By July I was hired as rabbi, along with an executive director and administrator. Our analysis: Most Jews were not engaged or affiliated Jewishly because in one way or the other, they were hearing some kind of “no” from the Jewish world. Our mission: to find creative Jewish ways of saying “yes” to as many Jews and their loved ones as possible. We named our organization Judaism Your Way, and moved into a storefront office.

Judaism Your Way is a non-membership, pluralistic outreach organization with a mailing list of over 1600 households. Our programs are playful, a bit unusual, and accessible to non-Hebrew readers and non-Jews.
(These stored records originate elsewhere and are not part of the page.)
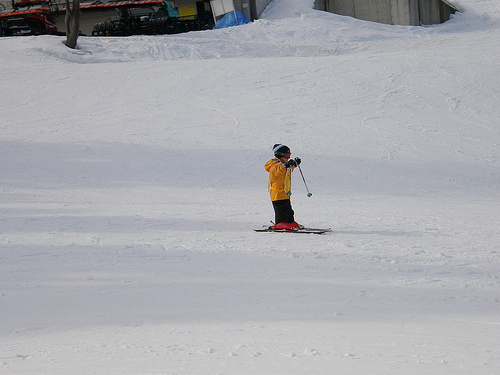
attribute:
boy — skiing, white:
[246, 132, 322, 247]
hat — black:
[272, 140, 289, 156]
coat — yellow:
[267, 160, 293, 199]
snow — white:
[6, 32, 492, 374]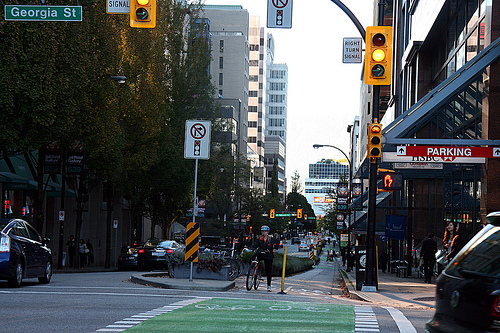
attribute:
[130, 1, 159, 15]
light — yellow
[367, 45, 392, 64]
light — yellow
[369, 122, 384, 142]
light — yellow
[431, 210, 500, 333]
car — black, compact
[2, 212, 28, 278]
car — black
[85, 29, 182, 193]
tree — green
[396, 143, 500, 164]
banner — red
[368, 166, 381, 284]
post — black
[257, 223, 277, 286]
person — riding, stopped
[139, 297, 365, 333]
road — green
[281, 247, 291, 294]
post — yellow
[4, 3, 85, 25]
sign — green, white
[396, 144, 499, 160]
sign — red, white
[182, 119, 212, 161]
sign — red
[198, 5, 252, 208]
building — high, tall, white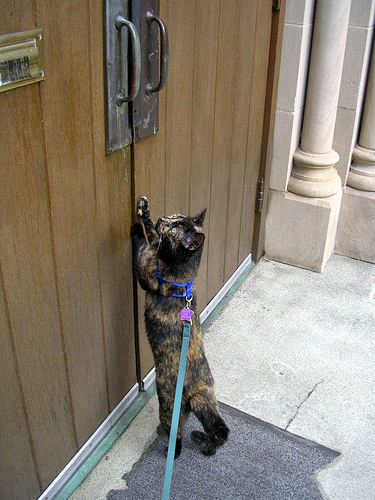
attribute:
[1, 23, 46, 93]
slot — gold, brass, golden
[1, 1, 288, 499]
door — brown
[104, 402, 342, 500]
mat — gray, torn, worn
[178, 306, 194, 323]
tag — indetification, star, purple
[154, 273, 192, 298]
harness — blue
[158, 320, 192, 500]
leash — outstretched, blue, green, canvas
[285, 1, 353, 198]
pillar — concrete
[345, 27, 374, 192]
cloumn — smooth, concrete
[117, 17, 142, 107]
handle — metal, brass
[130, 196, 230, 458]
cat — calico, scratching, brown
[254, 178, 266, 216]
hinge — bronze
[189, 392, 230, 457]
tail — black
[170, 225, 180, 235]
eye — beady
We offer holiday gatherings, classes, life cycle services, and a bnai mitzvah program. We meet people with affirmation, encouragement and resources. When appropriate, we refer participants to area synagogues.

Judaism Your Way was first met with suspicion in some quarters of the Denver Jewish community. However, after six years, JYW now collaborates with many other organizations and congregations. I am very much a part of the rabbinic community and have excellent relationships with most of the local rabbis

I feel blessed. Our organization is growing. I have two great co-workers. I’ve found work that suits my creative, pastoral temperament as well as my radical, post-modern vision of what’s possible for Jews and the non-Jews in our lives. I am more connected to more people than I ever was as a congregational rabbi. The people I serve are not the people who decide my employment status. I rarely hear, “We’ve never done it that way before.” And, I’m happy to report that I’m no longer holding back.
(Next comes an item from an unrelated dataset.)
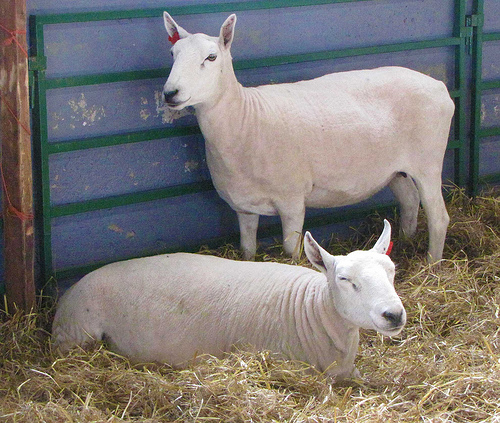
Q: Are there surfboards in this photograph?
A: No, there are no surfboards.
Torah of Inclusion, Spring 2010

By Rabbi Brian Field

JYW Newsletter, Spring 2010

There’s a witticism that boils down every (well almost every) Jewish holiday down to three sentences: “They tried to kill us. We won/survived. Let’s eat.”
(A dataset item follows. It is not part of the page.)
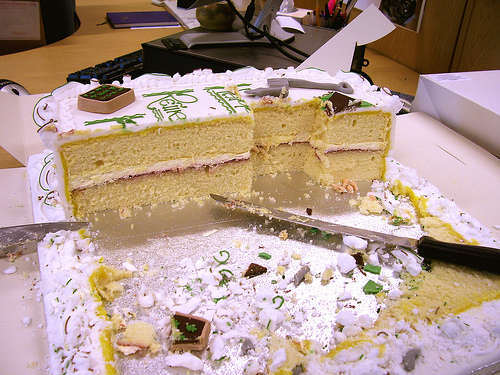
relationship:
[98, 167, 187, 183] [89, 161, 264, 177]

One reason we smile at this reductionist take on Judaism is because we recognize the centrality of eating in Jewish celebration. Many Jewish holidays have a feast associated with them and even those that don’t are associated with particular foods.

This is more than tradition. From the very beginning of time, the Jewish people has believed that eating matters. Really matters — to history, to society, to the earth, to God. Whereas in Greek mythology, history begins when a human being, Prometheus, steals fire from the gods, according to the Torah, history begins when human beings violate a divine command regarding what to eat.

Eating matters so much that we have a wide-ranging set of practices and conversations around what’s fit to eat — called kashrut or keeping kosher. Like all vital Jewish practices, the meaning of keeping kosher continues to evolve. In the last generation we’ve witnessed the development of eco-kashrut — integrating Jewish principles of sustainability, justice, health and compassion with Jewish eating traditions — as well as the introduction of hechsher tzedek (kosher justice) — a standard for determining what is kosher by including among its criteria how the food producer treats its workers.

Under the leadership of a new national organization called Hazon, meaning “vision,” these and other concerns (evidenced in books such as Michael Pollen’s The Ominvore’s Dilemma) are coalescing into what’s being called The New Jewish Food Movement — in which Jewish farmers, rabbis, chefs, teachers, students and families are exploring how one can eat in a way that is both deeply Jewish, healthy and sustainable.

Locally, the Jewish food movement is taking root (pun intended) in the form of CSAs (Community Supported Agriculture). CSAs are where individuals pre-purchase a share of a farmer’s produce for an entire season. The CSA guarantees the farmer a secure market and gives members access to local, organic produce at competitive prices, while helping to preserve farmland and build community. A Boulder-based Jewish CSA called Tuv Ha’aretz (The Good of the Land) is now in its second year. In Denver, there are two Jewish CSAs currently forming.

Imagine the possibilities these CSAs bring to the Jewish community! Examples include holiday celebrations, Jewish education, addressing issues of hunger and malnutrition with Jewish community resources, and integrating Jewish food consciousness more deeply and easily into our lives.

Judaism Your Way will be bringing aspects of Jewish food consciousness into our programs starting with our 8th night Passover Seder.